▸ WHAT THE TASK ASKS
One number alone answers this: the count of lines below in which the word "della" is found.

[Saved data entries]
========

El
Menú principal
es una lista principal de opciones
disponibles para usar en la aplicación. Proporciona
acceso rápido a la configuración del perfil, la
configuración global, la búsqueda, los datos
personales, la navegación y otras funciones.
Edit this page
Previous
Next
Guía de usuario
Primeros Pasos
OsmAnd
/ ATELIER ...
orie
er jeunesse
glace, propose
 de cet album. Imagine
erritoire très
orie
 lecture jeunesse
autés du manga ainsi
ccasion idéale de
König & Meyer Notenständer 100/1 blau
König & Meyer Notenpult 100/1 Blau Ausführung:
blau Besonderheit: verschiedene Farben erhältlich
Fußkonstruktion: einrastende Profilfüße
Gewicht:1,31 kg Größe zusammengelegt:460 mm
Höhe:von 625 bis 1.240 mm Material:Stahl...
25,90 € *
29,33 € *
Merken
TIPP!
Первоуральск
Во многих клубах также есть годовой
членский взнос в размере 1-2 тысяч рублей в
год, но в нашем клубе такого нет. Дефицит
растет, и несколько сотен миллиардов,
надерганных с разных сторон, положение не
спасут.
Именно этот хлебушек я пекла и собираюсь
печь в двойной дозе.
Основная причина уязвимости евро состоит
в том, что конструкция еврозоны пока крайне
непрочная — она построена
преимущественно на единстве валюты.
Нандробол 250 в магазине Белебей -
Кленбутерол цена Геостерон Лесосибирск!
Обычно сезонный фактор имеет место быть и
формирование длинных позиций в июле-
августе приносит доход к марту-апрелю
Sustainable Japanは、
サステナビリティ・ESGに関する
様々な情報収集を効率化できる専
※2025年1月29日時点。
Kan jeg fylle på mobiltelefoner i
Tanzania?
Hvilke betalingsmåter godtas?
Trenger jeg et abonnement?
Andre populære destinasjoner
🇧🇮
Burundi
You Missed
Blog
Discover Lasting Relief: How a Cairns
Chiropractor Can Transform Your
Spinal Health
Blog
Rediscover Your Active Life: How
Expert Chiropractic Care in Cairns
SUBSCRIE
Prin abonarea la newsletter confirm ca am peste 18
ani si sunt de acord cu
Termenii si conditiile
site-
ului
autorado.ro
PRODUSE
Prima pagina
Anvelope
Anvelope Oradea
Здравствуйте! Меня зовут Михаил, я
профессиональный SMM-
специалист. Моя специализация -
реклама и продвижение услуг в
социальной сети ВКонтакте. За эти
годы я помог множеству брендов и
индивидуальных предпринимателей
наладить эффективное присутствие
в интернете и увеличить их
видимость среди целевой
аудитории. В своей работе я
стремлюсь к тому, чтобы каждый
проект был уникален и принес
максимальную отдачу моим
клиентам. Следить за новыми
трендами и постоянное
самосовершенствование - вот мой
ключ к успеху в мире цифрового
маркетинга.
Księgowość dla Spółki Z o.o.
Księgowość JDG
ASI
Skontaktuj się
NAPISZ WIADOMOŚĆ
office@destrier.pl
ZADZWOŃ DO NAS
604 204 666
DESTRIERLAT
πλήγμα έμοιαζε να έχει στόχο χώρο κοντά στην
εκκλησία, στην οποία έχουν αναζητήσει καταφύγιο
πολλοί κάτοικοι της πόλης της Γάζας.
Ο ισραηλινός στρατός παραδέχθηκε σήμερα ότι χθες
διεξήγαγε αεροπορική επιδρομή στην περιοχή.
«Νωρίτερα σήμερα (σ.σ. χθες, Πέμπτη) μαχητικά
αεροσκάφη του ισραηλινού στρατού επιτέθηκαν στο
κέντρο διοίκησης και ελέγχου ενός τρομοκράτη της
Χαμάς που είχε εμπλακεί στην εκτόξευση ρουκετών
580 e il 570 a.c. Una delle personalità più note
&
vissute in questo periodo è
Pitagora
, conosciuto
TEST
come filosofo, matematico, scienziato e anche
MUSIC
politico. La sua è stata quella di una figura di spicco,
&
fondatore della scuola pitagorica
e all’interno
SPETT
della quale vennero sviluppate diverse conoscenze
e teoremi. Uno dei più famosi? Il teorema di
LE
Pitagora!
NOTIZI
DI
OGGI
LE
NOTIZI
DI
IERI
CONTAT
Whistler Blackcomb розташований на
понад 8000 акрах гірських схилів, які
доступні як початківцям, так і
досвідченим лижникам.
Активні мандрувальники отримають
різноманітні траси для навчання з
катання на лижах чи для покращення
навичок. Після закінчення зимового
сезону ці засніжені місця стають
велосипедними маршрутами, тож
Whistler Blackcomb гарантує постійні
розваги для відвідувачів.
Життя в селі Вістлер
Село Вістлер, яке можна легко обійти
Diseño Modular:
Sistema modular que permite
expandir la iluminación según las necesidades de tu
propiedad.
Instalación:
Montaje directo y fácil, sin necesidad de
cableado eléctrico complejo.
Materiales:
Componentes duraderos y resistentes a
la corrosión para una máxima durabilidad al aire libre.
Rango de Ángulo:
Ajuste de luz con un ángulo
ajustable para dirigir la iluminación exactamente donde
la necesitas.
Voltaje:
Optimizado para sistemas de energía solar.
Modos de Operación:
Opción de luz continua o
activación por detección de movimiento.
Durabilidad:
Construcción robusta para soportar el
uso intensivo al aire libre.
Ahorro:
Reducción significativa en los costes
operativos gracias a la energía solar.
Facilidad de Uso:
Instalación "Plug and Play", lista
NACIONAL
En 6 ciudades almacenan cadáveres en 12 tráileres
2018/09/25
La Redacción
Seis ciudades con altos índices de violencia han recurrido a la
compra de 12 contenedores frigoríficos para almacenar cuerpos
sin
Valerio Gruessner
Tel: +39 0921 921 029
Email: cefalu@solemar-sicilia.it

========

▸ SOLUTION TO THE PROBLEM
2